Notre Dame Prep breaks ground for new performing arts center


Dignitaries, students and community members gathered at Notre Dame Preparatory in Scottsdale Nov. 5 to celebrate the groundbreaking of the school’s new St. Catherine of Bologna Performing Arts Center.

The groundbreaking featured a variety of speakers, blessings, prayers and music to mark the beginning of a project that will span 13 months. St. Catherine of Bologna is the patron saint of performing arts, according to a press release.

Upon completion, the new center will be 21,000 square feet of multi-use space. The building will feature classrooms for drama, music, dance and choir programs as well as a recording studio for digital media students and a blackbox theater.

NDP Principal Jill Plat said she envisions the new center as a place where students can join in worship, work collaboratively on problem solving, generate creative solutions, create art, debate issues and have real-world experiences.

“Often, it is through these activities that students find their strongest connection with school and build their lasting friendships and sense of belonging,” she said. “With an expanded performing arts center, our ability to maintain the strong traditions of NDP will continue and grow.”

Students showcased their talents at the event with NDP’s honors choir and the guitar orchestra providing music throughout the service.

Senior Katy Eberle offered the opening prayer while senior Matthew Rogers led in the pledge of allegiance. Junior Frankie Keffer led in the reading of the word of God while junior Bennett Curran led in the responsorial psalm.

Both Ms. Platt and Harry Plummer, superintendent of the Diocese of Phoenix, spoke at the event. Bishop Thomas J. Olmsted led introductory and concluding rites as well as leading the prayer of blessing upon the site.

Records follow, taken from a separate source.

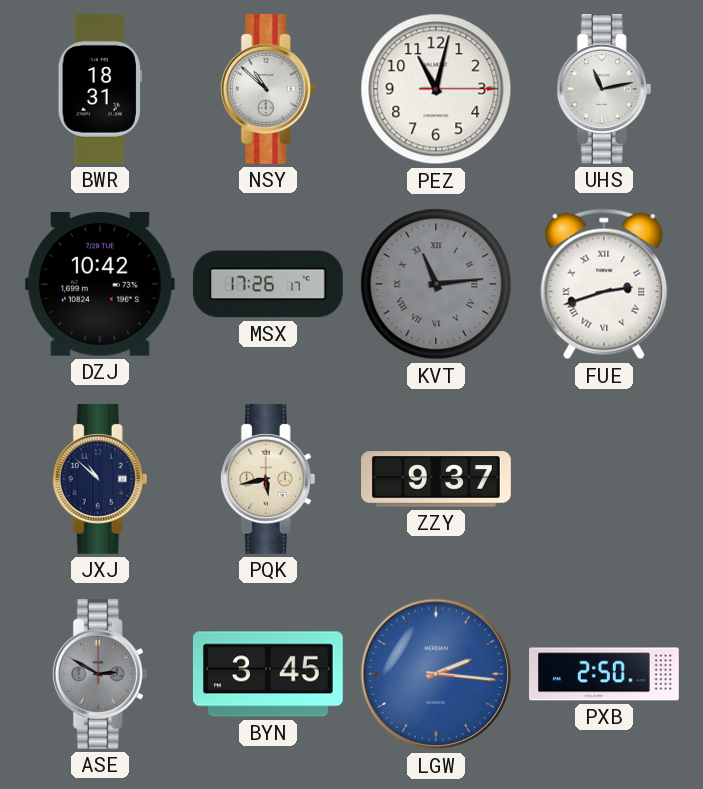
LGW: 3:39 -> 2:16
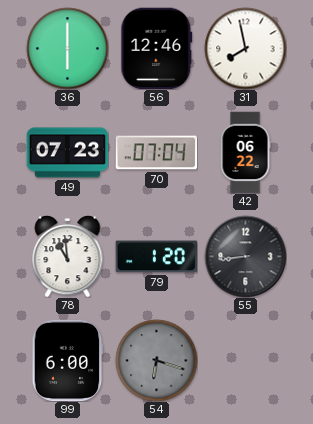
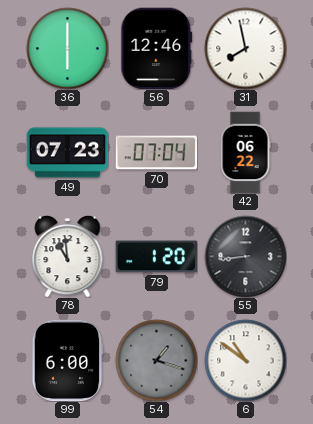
54: 6:18 -> 1:18
6: none -> 10:51
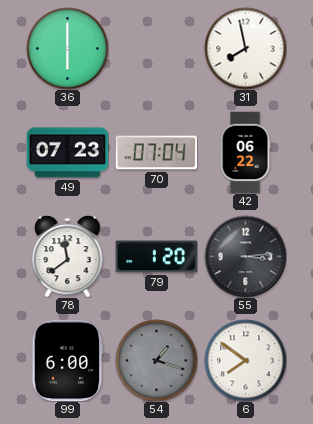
56: 12:46 -> none
78: 10:59 -> 11:39
55: 8:44 -> 3:14
6: 10:51 -> 7:51
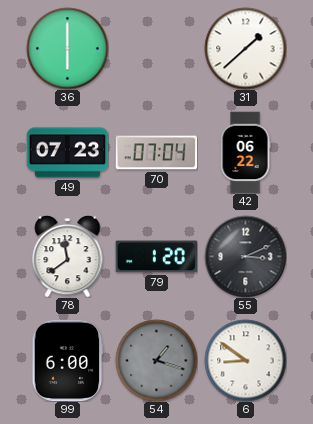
31: 7:58 -> 1:38
55: 3:14 -> 3:11
6: 7:51 -> 8:51
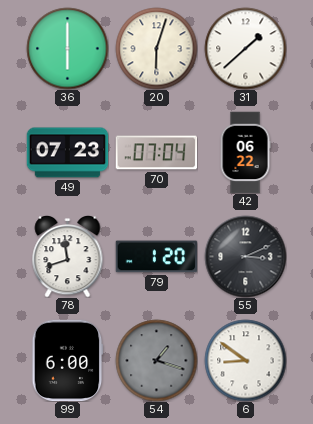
20: none -> 6:03
78: 11:39 -> 11:42
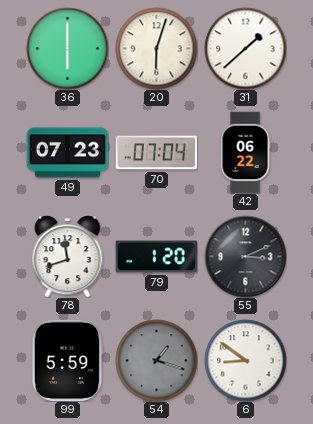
99: 6:00 -> 5:59
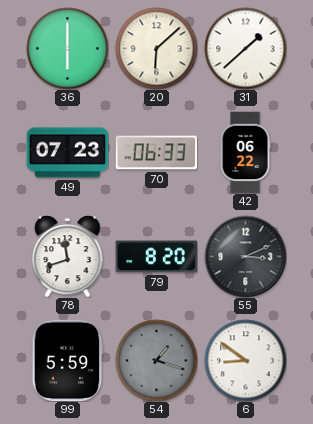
20: 6:03 -> 6:08
70: 07:04 -> 06:33
79: 1:20 -> 8:20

Of the many parents and students in attendance, Scottsdale Mayor Jim Lane and Rep. David Schweikert were also in attendance.

Mr. Plummer said he believes the arts are essential in schools despite the push for more STEM --- science, technology, engineering and mathematics --- classes. While he believes those types of classes are important, they shouldn’t come at the expense of other education endeavors, such as the arts.

“In short, I believe the arts advance so many skills we purport that it is impossible to understand a Catholic school without them,” Mr. Plummer said.